The New Times interviewed me for a feature on local comic artists. Check it out!
Well, it finally happened. I skated right past a Monday update deadline. Today’s Eleanor — actually, yesterday’s Eleanor — is officially late. For about two minutes I felt really bad about this, but then I realized that now I’ve opened the door to even greater disappointments, all of which I’m looking forward to sharing with you.
I kind of had a feeling I’d blow this week’s update, though. I could shoulder the blame completely, but I’m going to spread it around. Like, for example, on my landlords, who three years ago gave us the keys to our home and said, “We’re so glad to have a couple renting from us who will be here long-term.” They stressed the ‘long-term’ part so often, actually, that it caught us off-guard when a month ago they met me for coffee and said, Well, it’s time for us to retire, so we need to sell the house. You can buy it, they said, but if you’re not interested, then you’ll have to move on.
Long-term, my ass.
So if you want to assign blame, I recommend the landlords, our mustache-twirling villains of 2012. If not for them, I’d have been promptly sharing today’s Eleanor page with you, instead of renting a big truck and stuffing it with our every earthly possession.

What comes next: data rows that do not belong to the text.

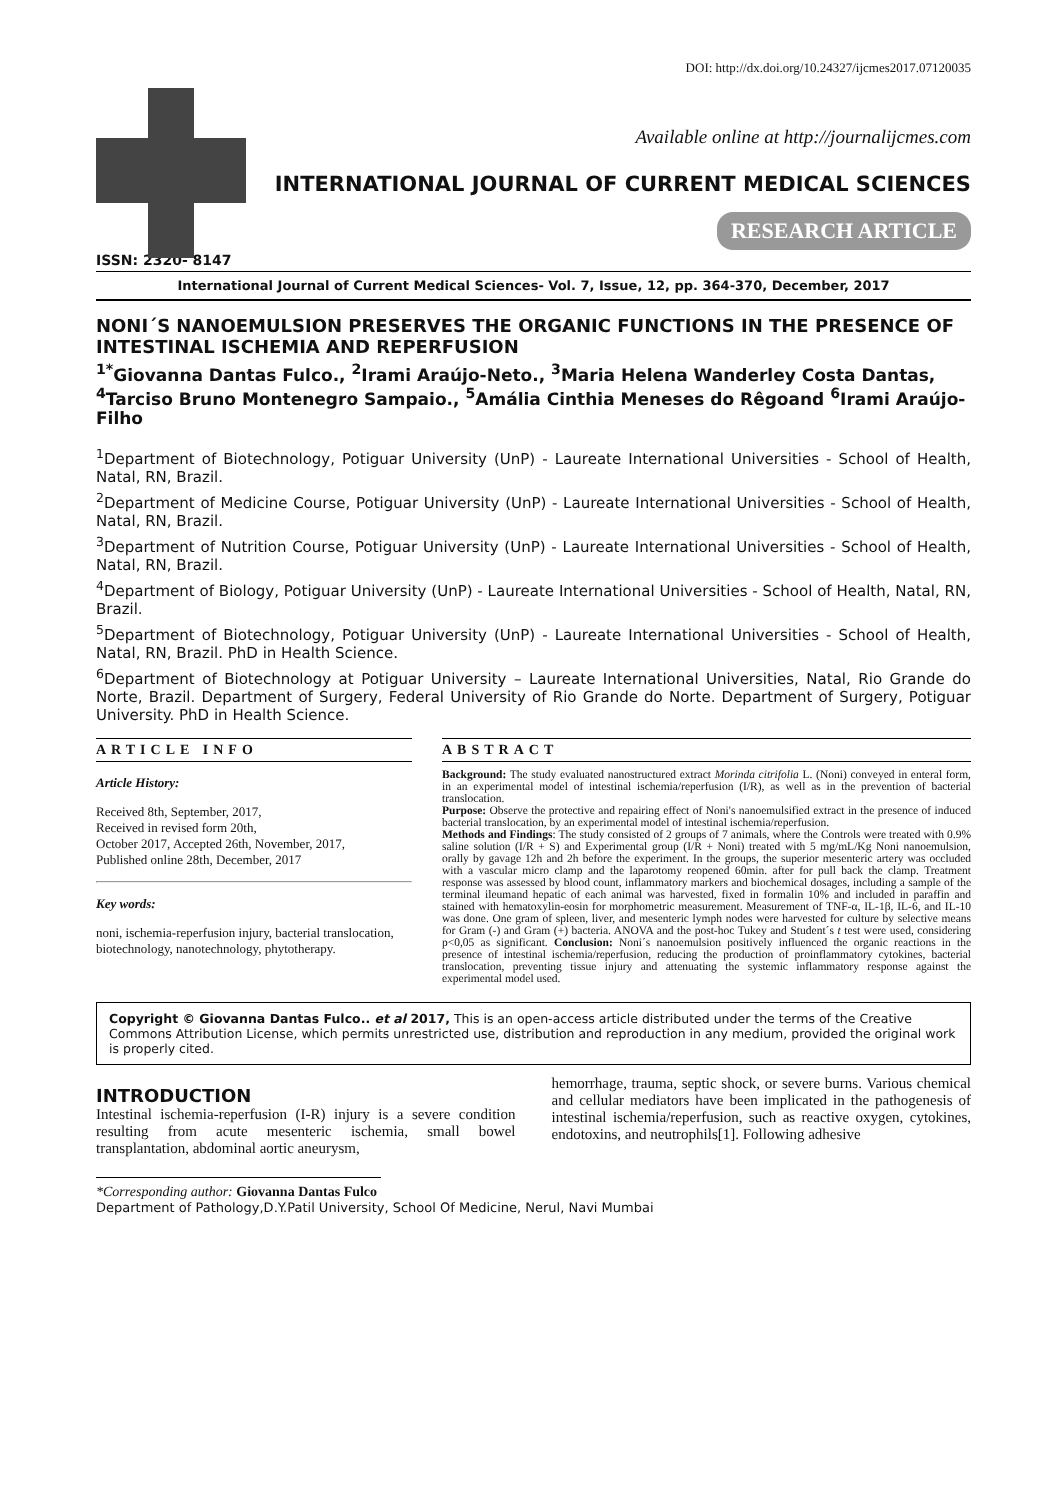DOI: http://dx.doi.org/10.24327/ijcmes2017.07120035
Available online at http://journalijcmes.com
INTERNATIONAL JOURNAL OF CURRENT MEDICAL SCIENCES
RESEARCH ARTICLE
ISSN: 2320- 8147
International Journal of Current Medical Sciences- Vol. 7, Issue, 12, pp. 364-370, December, 2017
NONI´S NANOEMULSION PRESERVES THE ORGANIC FUNCTIONS IN THE PRESENCE OF INTESTINAL ISCHEMIA AND REPERFUSION
<sup>1*</sup>Giovanna Dantas Fulco., <sup>2</sup>Irami Araújo-Neto., <sup>3</sup>Maria Helena Wanderley Costa Dantas, <sup>4</sup>Tarciso Bruno Montenegro Sampaio., <sup>5</sup>Amália Cinthia Meneses do Rêgoand <sup>6</sup>Irami Araújo-Filho
<sup>1</sup> Department of Biotechnology, Potiguar University (UnP) - Laureate International Universities - School of Health, Natal, RN, Brazil.
<sup>2</sup> Department of Medicine Course, Potiguar University (UnP) - Laureate International Universities - School of Health, Natal, RN, Brazil.
<sup>3</sup> Department of Nutrition Course, Potiguar University (UnP) - Laureate International Universities - School of Health, Natal, RN, Brazil.
<sup>4</sup> Department of Biology, Potiguar University (UnP) - Laureate International Universities - School of Health, Natal, RN, Brazil.
<sup>5</sup> Department of Biotechnology, Potiguar University (UnP) - Laureate International Universities - School of Health, Natal, RN, Brazil. PhD in Health Science.
<sup>6</sup> Department of Biotechnology at Potiguar University – Laureate International Universities, Natal, Rio Grande do Norte, Brazil. Department of Surgery, Federal University of Rio Grande do Norte. Department of Surgery, Potiguar University. PhD in Health Science.
ARTICLE INFO
Article History:
Received 8th, September, 2017,
Received in revised form 20th,
October 2017, Accepted 26th, November, 2017,
Published online 28th, December, 2017
Key words:
noni, ischemia-reperfusion injury, bacterial translocation, biotechnology, nanotechnology, phytotherapy.
ABSTRACT
Background: The study evaluated nanostructured extract Morinda citrifolia L. (Noni) conveyed in enteral form, in an experimental model of intestinal ischemia/reperfusion (I/R), as well as in the prevention of bacterial translocation.
Purpose: Observe the protective and repairing effect of Noni's nanoemulsified extract in the presence of induced bacterial translocation, by an experimental model of intestinal ischemia/reperfusion.
Methods and Findings: The study consisted of 2 groups of 7 animals, where the Controls were treated with 0.9% saline solution (I/R + S) and Experimental group (I/R + Noni) treated with 5 mg/mL/Kg Noni nanoemulsion, orally by gavage 12h and 2h before the experiment. In the groups, the superior mesenteric artery was occluded with a vascular micro clamp and the laparotomy reopened 60min. after for pull back the clamp. Treatment response was assessed by blood count, inflammatory markers and biochemical dosages, including a sample of the terminal ileumand hepatic of each animal was harvested, fixed in formalin 10% and included in paraffin and stained with hematoxylin-eosin for morphometric measurement. Measurement of TNF-α, IL-1β, IL-6, and IL-10 was done. One gram of spleen, liver, and mesenteric lymph nodes were harvested for culture by selective means for Gram (-) and Gram (+) bacteria. ANOVA and the post-hoc Tukey and Student´s t test were used, considering p<0,05 as significant. Conclusion: Noni´s nanoemulsion positively influenced the organic reactions in the presence of intestinal ischemia/reperfusion, reducing the production of proinflammatory cytokines, bacterial translocation, preventing tissue injury and attenuating the systemic inflammatory response against the experimental model used.
Copyright © Giovanna Dantas Fulco.. et al 2017, This is an open-access article distributed under the terms of the Creative Commons Attribution License, which permits unrestricted use, distribution and reproduction in any medium, provided the original work is properly cited.
INTRODUCTION
Intestinal ischemia-reperfusion (I-R) injury is a severe condition resulting from acute mesenteric ischemia, small bowel transplantation, abdominal aortic aneurysm,
hemorrhage, trauma, septic shock, or severe burns. Various chemical and cellular mediators have been implicated in the pathogenesis of intestinal ischemia/reperfusion, such as reactive oxygen, cytokines, endotoxins, and neutrophils[1]. Following adhesive
*Corresponding author: Giovanna Dantas Fulco
Department of Pathology,D.Y.Patil University, School Of Medicine, Nerul, Navi Mumbai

I suppose the one thing that might mitigate this blown update is that the page I was supposed to post yesterday is actually one that might be familiar to some readers already, as it’s the end result of the “making of” example found elsewhere on the site.
Alright, I’m letting it go.
I do quite like today’s page, although I’ll confess, its portrayal of the nervously-anticipated hospital rush bears little similarity to the one my wife and I made last December. You know how people always ask authors how much their stories are influenced by real life? Well, my wife and I had a baby. Paul and Agnes are about to have a baby. That’s pretty much where the similarities end.
As a writer – and as an illustrator, as it turns out — I greatly prefer spending my time describing scenes to writing action. (I have a soft spot for good dialogue, but I don’t profess to be that great at writing it.) I say this because today’s page is a great example of the care I put into setting versus the rush evident in my scenes of people and conversations. Look closely at the backdrop of the page. I think I did a pretty good job with the rising floodwaters. (I spent hours and hours on that part.) Now look at the action in the foreground. Maybe it’s just me, but looking at this page now, I think it’s clear where I spent my time.
Alright, this page is late enough, so I will stop stalling. Enjoy your week, and thank you, as always, for spending a tiny bit of your time here in Eleanor’s story.